The other three tracks appeared as b-sides, two of which charted on the Hot 100 independently of their hit sides. The single mixes do not appear here on every track.

All basic tracks were recorded at FAME Studios in Muscle Shoals, Alabama, with the studio's core session musicians.
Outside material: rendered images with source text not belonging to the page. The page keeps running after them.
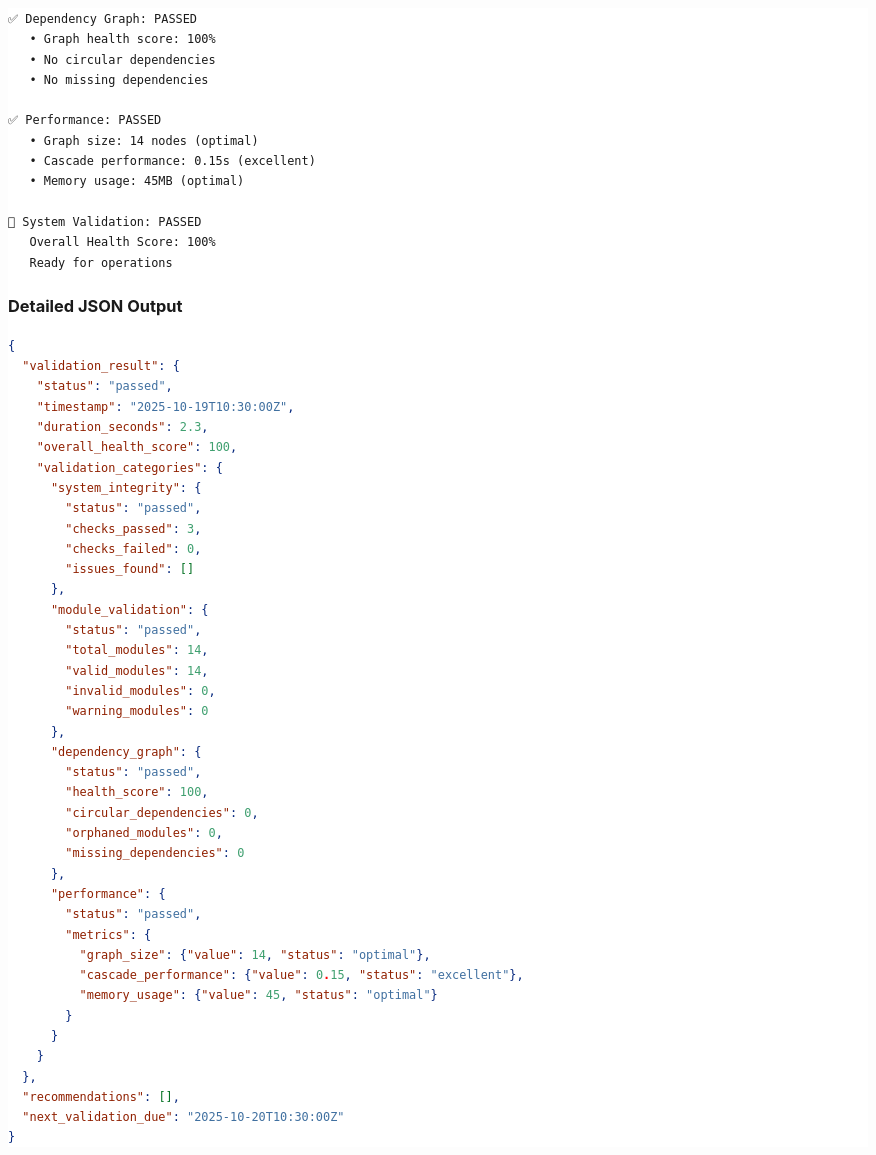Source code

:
 ```
✅ Dependency Graph: PASSED
   • Graph health score: 100%
   • No circular dependencies
   • No missing dependencies

✅ Performance: PASSED
   • Graph size: 14 nodes (optimal)
   • Cascade performance: 0.15s (excellent)
   • Memory usage: 45MB (optimal)

🎉 System Validation: PASSED
   Overall Health Score: 100%
   Ready for operations
```

### Detailed JSON Output
```json
{
  "validation_result": {
    "status": "passed",
    "timestamp": "2025-10-19T10:30:00Z",
    "duration_seconds": 2.3,
    "overall_health_score": 100,
    "validation_categories": {
      "system_integrity": {
        "status": "passed",
        "checks_passed": 3,
        "checks_failed": 0,
        "issues_found": []
      },
      "module_validation": {
        "status": "passed",
        "total_modules": 14,
        "valid_modules": 14,
        "invalid_modules": 0,
        "warning_modules": 0
      },
      "dependency_graph": {
        "status": "passed",
        "health_score": 100,
        "circular_dependencies": 0,
        "orphaned_modules": 0,
        "missing_dependencies": 0
      },
      "performance": {
        "status": "passed",
        "metrics": {
          "graph_size": {"value": 14, "status": "optimal"},
          "cascade_performance": {"value": 0.15, "status": "excellent"},
          "memory_usage": {"value": 45, "status": "optimal"}
        }
      }
    }
  },
  "recommendations": [],
  "next_validation_due": "2025-10-20T10:30:00Z"
}
```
Additional overdubbing on select recordings took place at Atlantic Studios in New York City.

==Track listing==

| No. | Title | Writer(s) | Length |
|---|---|---|---|
| 1. | "Respect" (Atlantic 2403 Billboard No. 1) | Otis Redding | 2:25 |
| 2. | "Baby I Love You" (Atlantic 2427 Billboard No. 4) | Ronnie Shannon | 2:51 |
| 3. | "I Never Loved a Man (The Way I Love You)" (Atlantic 2386 Billboard No. 9) | Ronnie Shannon | 2:43 |
| 4. | "Chain of Fools" (Atlantic 2464 Billboard No. 2) | Don Covay | 2:48 |
| 5. | "Do Right Woman, Do Right Man" (Atlantic 2386b) | Chips Moman, Dan Penn | 3:15 |
| 6. | "(You Make Me Feel Like) A Natural Woman" (Atlantic 2441 Billboard No. 8) | Gerry Goffin, Carole King, Jerry Wexler | 2:44 |
| 7. | "(Sweet Sweet Baby) Since You've Been Gone" (Atlantic 2486 Billboard No. 5) | Aretha Franklin, Ted White | 2:25 |
| 8. | "Ain't No Way" (Atlantic 2486b Billboard No. 16) | Carolyn Franklin | 2:54 |
| 9. | "Think" (Atlantic 2518 Billboard No. 7) | Aretha Franklin, Ted White | 4:14 |
| 10. | "See Saw" (Atlantic 2574 Billboard No. 14) | Steve Cropper, Don Covay | 2:19 |
| 11. | "The House That Jack Built" (Atlantic 2546 Billboard No. 6) | Bob Lance, Fran Robbins | 2:46 |
| 12. | "I Say a Little Prayer" (Atlantic 2546b Billboard No. 10) | Burt Bacharach, Hal David | 2:22 |
| 13. | "The Weight" (Atlantic 2603 Billboard No. 19) | Robbie Robertson | 3:36 |
| 14. | "Eleanor Rigby" (Atlantic 2683 Billboard No. 17) | John Lennon, Paul McCartney | 2:38 |
| 15. | "Share Your Love with Me" (Atlantic 2650 Billboard No. 13) | Alfred Braggs | 3:20 |
| 16. | "Call Me" (Atlantic 2706 Billboard No. 13) | Aretha Franklin | 3:56 |

==Collective personnel==
- Aretha Franklin — vocals, piano
- Bernie Glow, Wayne Jackson, Melvin Lastie, Joe Newman — trumpets
- Tony Studd — bass trombone
- Charles Chalmers, King Curtis, Andrew Love, Seldon Powell, Frank Wess — tenor saxophone
- Willie Bridges, Haywood Henry — baritone saxophone
- Barry Beckett, Spooner Oldham — keyboards
- Duane Allman, Eddie Hinton, Jimmy Johnson, Chips Moman, Joe South — guitars
- Tommy Cogbill, David Hood, Jerry Jemmott — bass
- Gene Chrisman, Roger Hawkins — drums
- Carolyn Franklin, Erma Franklin, Ellie Greenwich, Cissy Houston, The Sweet Inspirations — backing vocals

==Charts==

| Chart (1994) | Peak position |
|---|---|
| US Billboard 200 | 105 |
| US Top R&B/Hip-Hop Albums (Billboard) | 10 |
| Chart (2018) | Peak position |
| Japanese Albums (Oricon) | 117 |
| Swiss Albums (Schweizer Hitparade) | 85 |

==Certifications==

| Region | Certification | Certified units/sales |
| France (SNEP) | 2× Gold | 150,000^{*} |
| United States (RIAA) | Platinum | 1,000,000^{^} |
^{*} Sales figures based on certification alone. ^{^} Shipments figures based on certification alone.